There are things that are more difficult to do now. This is hardly a surprise, it’s a lovely happenstance when your motor neurons burn themselves out and your muscles atrophy. But there are some things it never would have occurred to me would be harder.
Like putting my shoes on. I have no strength in my toes at all, so when I put shoes on, they just kinda curl under when I shove them in. I can’t flex them so set it right, so I have to push on the tops and sides of my shoes once they’re on to get my toes to try to uncurl so I’m not walking on them.
Scrubbing floors is harder, not necessarily because my energy pool is lower, but because I have no muscles in my lower legs anymore so kneeling on the wooden floors hurts. There’s no real padding, so it’s like I’m knocking my bones right on the wood. And then once I’m done with that section of floor, getting up to shift a few feet away is hard because I don’t have the strength to push myself up from a squat, so I crawl on my knees, knock knock knock, and ow. Sucks.

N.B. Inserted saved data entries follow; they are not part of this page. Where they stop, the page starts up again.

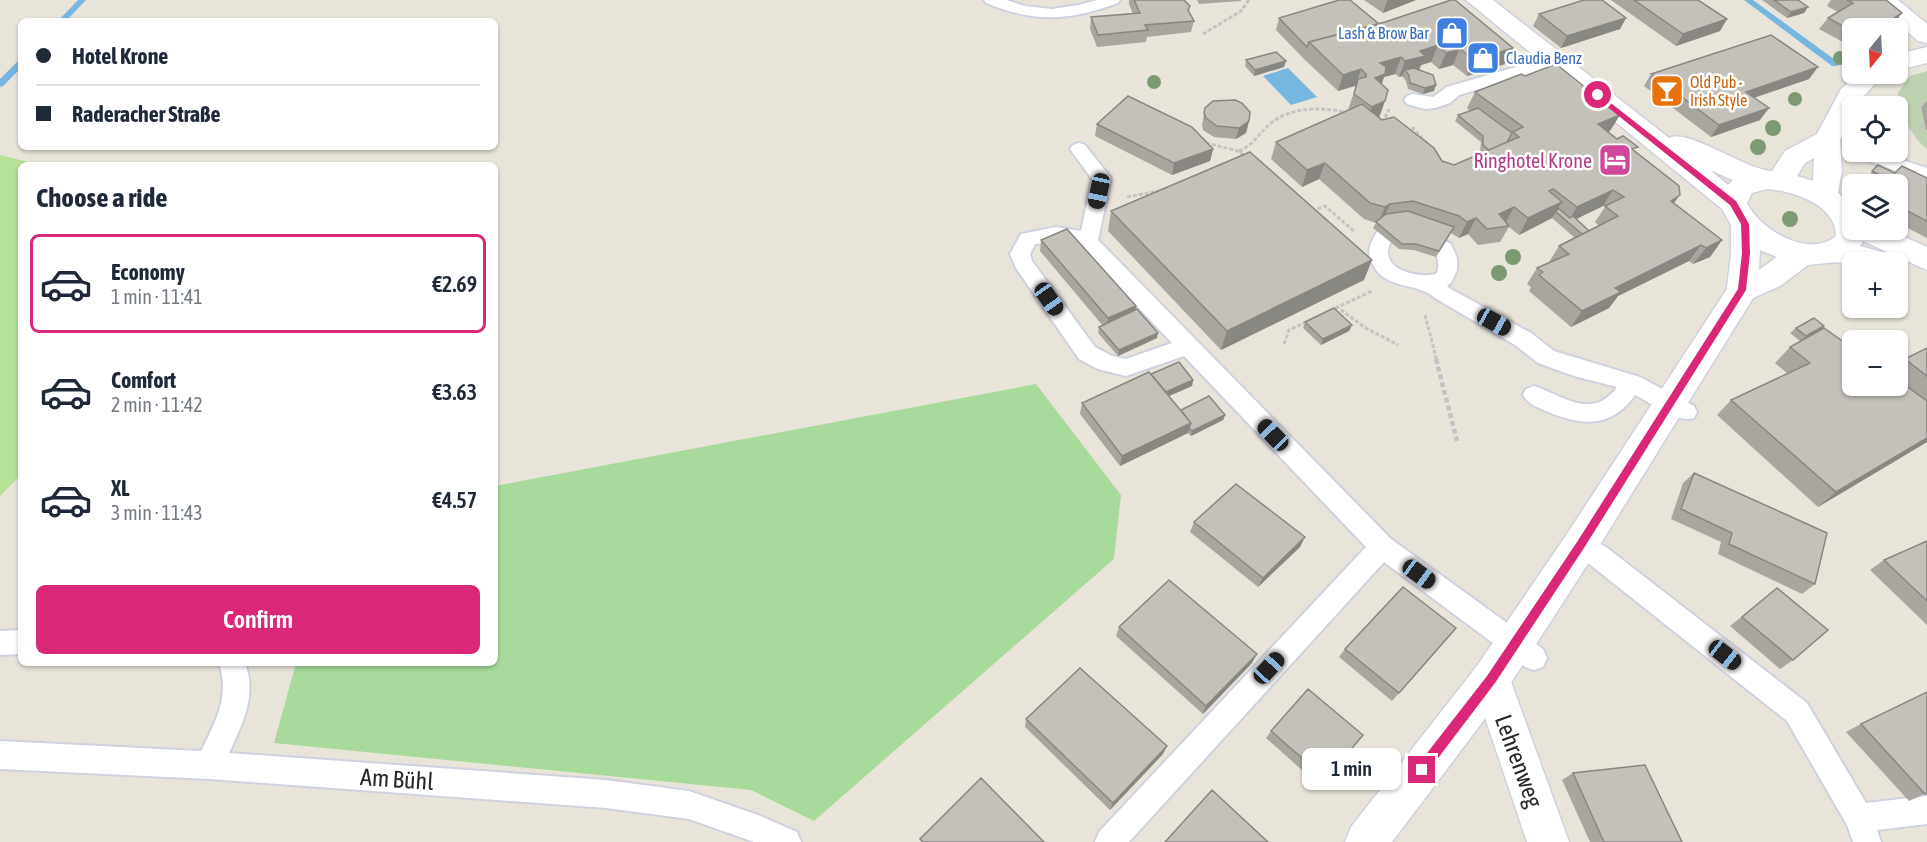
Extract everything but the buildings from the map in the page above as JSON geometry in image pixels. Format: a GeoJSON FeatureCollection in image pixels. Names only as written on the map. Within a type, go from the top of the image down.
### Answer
{"type":"FeatureCollection","features":[{"type":"Feature","properties":{"kind":"street"},"geometry":{"type":"LineString","coordinates":[[1478,0],[1629,118],[1739,213],[1754,232],[1776,245],[1803,253],[1842,252]]}},
{"type":"Feature","properties":{"kind":"street"},"geometry":{"type":"LineString","coordinates":[[1884,0],[1927,36]]}},
{"type":"Feature","properties":{"kind":"street"},"geometry":{"type":"LineString","coordinates":[[1908,60],[1927,55]]}},
{"type":"Feature","properties":{"kind":"street"},"geometry":{"type":"LineString","coordinates":[[1824,196],[1828,170],[1827,140],[1850,95],[1862,84]]}},
{"type":"Feature","properties":{"kind":"street"},"geometry":{"type":"LineString","coordinates":[[1629,118],[1726,167],[1771,180],[1807,187],[1824,196],[1842,211]]}},
{"type":"Feature","properties":{"kind":"street"},"geometry":{"type":"LineString","coordinates":[[1366,842],[1491,679],[1524,651],[1580,545],[1678,407],[1742,290],[1746,253],[1739,213],[1741,187],[1771,180],[1795,157],[1827,140]]}},
{"type":"Feature","properties":{"kind":"street"},"geometry":{"type":"LineString","coordinates":[[1836,251],[1847,244],[1849,240]]}},
{"type":"Feature","properties":{"kind":"street"},"geometry":{"type":"LineString","coordinates":[[1887,240],[1927,259]]}},
{"type":"Feature","properties":{"kind":"street"},"geometry":{"type":"LineString","coordinates":[[1742,290],[1769,278],[1803,253]]}},
{"type":"Feature","properties":{"kind":"street"},"geometry":{"type":"LineString","coordinates":[[1908,268],[1927,271]]}},
{"type":"Feature","properties":{"kind":"street","name":"Lehrenweg"},"geometry":{"type":"LineString","coordinates":[[1491,679],[1548,842]]}},
{"type":"Feature","properties":{"kind":"lane"},"geometry":{"type":"LineString","coordinates":[[992,0],[1036,15],[1085,10],[1112,0]]}},
{"type":"Feature","properties":{"kind":"lane"},"geometry":{"type":"LineString","coordinates":[[1407,103],[1442,102],[1453,91],[1554,61]]}},
{"type":"Feature","properties":{"kind":"lane"},"geometry":{"type":"LineString","coordinates":[[1827,140],[1842,145]]}},
{"type":"Feature","properties":{"kind":"lane"},"geometry":{"type":"LineString","coordinates":[[1079,149],[1102,178],[1088,242]]}},
{"type":"Feature","properties":{"kind":"lane"},"geometry":{"type":"LineString","coordinates":[[1889,162],[1927,175]]}},
{"type":"Feature","properties":{"kind":"lane"},"geometry":{"type":"LineString","coordinates":[[1187,346],[1126,368],[1106,363],[1087,353],[1023,262],[1020,254],[1029,239],[1046,234],[1069,233],[1088,242],[1382,547],[1524,651]]}},
{"type":"Feature","properties":{"kind":"lane"},"geometry":{"type":"LineString","coordinates":[[1423,283],[1443,279],[1448,271],[1447,256],[1443,248]]}},
{"type":"Feature","properties":{"kind":"lane"},"geometry":{"type":"LineString","coordinates":[[1380,257],[1523,339],[1532,350],[1551,360],[1632,383],[1678,407]]}},
{"type":"Feature","properties":{"kind":"lane"},"geometry":{"type":"LineString","coordinates":[[1534,395],[1563,409],[1586,414],[1605,411],[1621,401],[1632,383]]}},
{"type":"Feature","properties":{"kind":"lane"},"geometry":{"type":"LineString","coordinates":[[1580,545],[1606,562],[1797,712],[1863,830],[1927,810]]}},
{"type":"Feature","properties":{"kind":"lane"},"geometry":{"type":"LineString","coordinates":[[1109,842],[1382,547]]}},
{"type":"Feature","properties":{"kind":"lane"},"geometry":{"type":"LineString","coordinates":[[0,643],[18,642]]}},
{"type":"Feature","properties":{"kind":"lane"},"geometry":{"type":"LineString","coordinates":[[209,765],[232,715],[238,695],[237,674],[233,666]]}},
{"type":"Feature","properties":{"kind":"lane","name":"Am Bühl"},"geometry":{"type":"LineString","coordinates":[[0,755],[209,765],[606,794],[689,805],[758,828],[787,842]]}},
{"type":"Feature","properties":{"kind":"path"},"geometry":{"type":"LineString","coordinates":[[1203,34],[1241,11],[1249,0]]}},
{"type":"Feature","properties":{"kind":"path"},"geometry":{"type":"LineString","coordinates":[[1376,123],[1384,120],[1387,110],[1407,103],[1411,126],[1431,147],[1434,154]]}},
{"type":"Feature","properties":{"kind":"path"},"geometry":{"type":"LineString","coordinates":[[1238,151],[1258,141],[1274,122],[1312,108],[1340,110],[1356,117]]}},
{"type":"Feature","properties":{"kind":"path"},"geometry":{"type":"LineString","coordinates":[[1205,143],[1238,151],[1254,165]]}},
{"type":"Feature","properties":{"kind":"path"},"geometry":{"type":"LineString","coordinates":[[1235,161],[1245,157]]}},
{"type":"Feature","properties":{"kind":"path"},"geometry":{"type":"LineString","coordinates":[[1096,204],[1166,189]]}},
{"type":"Feature","properties":{"kind":"path"},"geometry":{"type":"LineString","coordinates":[[1284,344],[1289,330],[1336,306],[1377,289],[1380,257],[1325,206],[1307,213]]}},
{"type":"Feature","properties":{"kind":"path"},"geometry":{"type":"LineString","coordinates":[[1423,283],[1457,441]]}},
{"type":"Feature","properties":{"kind":"path"},"geometry":{"type":"LineString","coordinates":[[1336,306],[1364,327],[1398,345]]}},
{"type":"Feature","properties":{"kind":"green space"},"geometry":{"type":"Polygon","coordinates":[[[1927,71],[1927,108],[1922,108],[1927,130],[1927,149],[1908,125],[1908,96],[1899,96],[1898,93],[1904,84],[1908,84],[1910,76],[1927,71]]]}},
{"type":"Feature","properties":{"kind":"green space"},"geometry":{"type":"Polygon","coordinates":[[[0,155],[29,162],[18,162],[18,478],[0,496],[0,155]]]}},
{"type":"Feature","properties":{"kind":"green space"},"geometry":{"type":"Polygon","coordinates":[[[1036,384],[1121,495],[1114,559],[814,821],[751,790],[274,743],[295,666],[498,666],[498,485],[1036,384]]]}},
{"type":"Feature","properties":{"kind":"water"},"geometry":{"type":"Polygon","coordinates":[[[1288,68],[1317,97],[1291,105],[1263,76],[1288,68]]]}},
{"type":"Feature","properties":{"kind":"waterway"},"geometry":{"type":"LineString","coordinates":[[65,18],[82,0]]}},
{"type":"Feature","properties":{"kind":"waterway"},"geometry":{"type":"LineString","coordinates":[[1748,0],[1835,64]]}},
{"type":"Feature","properties":{"kind":"waterway"},"geometry":{"type":"LineString","coordinates":[[0,84],[18,66]]}},
{"type":"Feature","properties":{"kind":"place","name":"Lash & Brow Bar"},"geometry":{"type":"Point","coordinates":[1452,33]}},
{"type":"Feature","properties":{"kind":"place","name":"Claudia Benz"},"geometry":{"type":"Point","coordinates":[1483,58]}},
{"type":"Feature","properties":{"kind":"place","name":"Old Pub - Irish Style"},"geometry":{"type":"Point","coordinates":[1667,91]}},
{"type":"Feature","properties":{"kind":"place","name":"Ringhotel Krone"},"geometry":{"type":"Point","coordinates":[1615,160]}},
{"type":"Feature","properties":{"kind":"route"},"geometry":{"type":"LineString","coordinates":[[1422,770],[1491,679],[1580,545],[1742,290],[1746,253],[1745,224],[1733,203],[1598,95]]}}]}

Same for standing a long time. It’s not that my legs don’t have the strength to hold me up as much as it’s the lack of muscles in my feet so I have no padding to protect me. It’s like standing on concrete, even in spongy shoes. After about an hour or so, it’s not that I’m muscle fatigued from walking around, I have to stop because my freakin’ FEET hurt.
I’m also finding it hard to stop short, when walking. My toes have no strength to balance me out. So when I walk up to the elevators, I have to make a lot of little cha-cha steps when I stop in order to not fall over. It’s easier now with the cane, but it’s still weird.
Maneuvering in the hallways at Intel has always been hard. There are a TON of very…..self-involved engineers here. There are the ones looking at their phones walking on a direct collision course with you. There are the ones gathering in clusters right around the corner so you crash into them when you turn. There are the groups of them walking three people across down the halls, leaving you LITERALLY no way to walk around them, so you wind up just standing there, waiting for them to either physically crash into you, or notice you and pull the cluster a little tighter to squeeze by you as you’re hugging the wall.
Walking through work now is like dancing in a minefield. I have to be vigilant at all times because if I get bumped into, I’m going down. I can’t quickly sidestep someone turning the corner too sharply. In the cafe, when someone stops short, I can’t avoid crashing in to them. So I advance cautiously, looking for potential problems, and keep a two person length in front of me at all times. I have become the granny driver of walking in the cafe.
I didn’t foresee any of this. When they tell you that you’re going to lose strength in your legs, you think “walking is going to be harder, going up stairs will be nearly impossible.” You don’t think “I can’t squat down to tie my shoes ever again”. Or any of the things above. It’s a bizarre safari of self discovery, and it’s not even upsetting, not really, not OH WHY ME I CAN’T KNEEL ON THE FLOORS TO SCRUB UP CAT PUKE ANYMORE”, it’s just been, “Huh. Okay. So that doesn’t work anymore.” and working out what to do instead.
Milk crates. Milk crates are what you do instead. Milk crates are my friend. You just park your butt on it, and lean over for scrubbing the floor, or sifting the litterbox, or tying your boots. Milk crates are awesome. They used to be book shelves, then moving boxes, now they’re butt support. Universal problem solvers.
Eventually I won’t have to worry about any of this stuff. I’ll be in a chair, and I’ll just run over the engineers who get in my way. There won’t be a balancing act when stopping short, just brakes. I’ll be sitting when doing the cooking. And the floors…well, someone else will probably have to deal with that. Problem solved for ME, either way. But it’s interesting, finding out these little things that no longer work.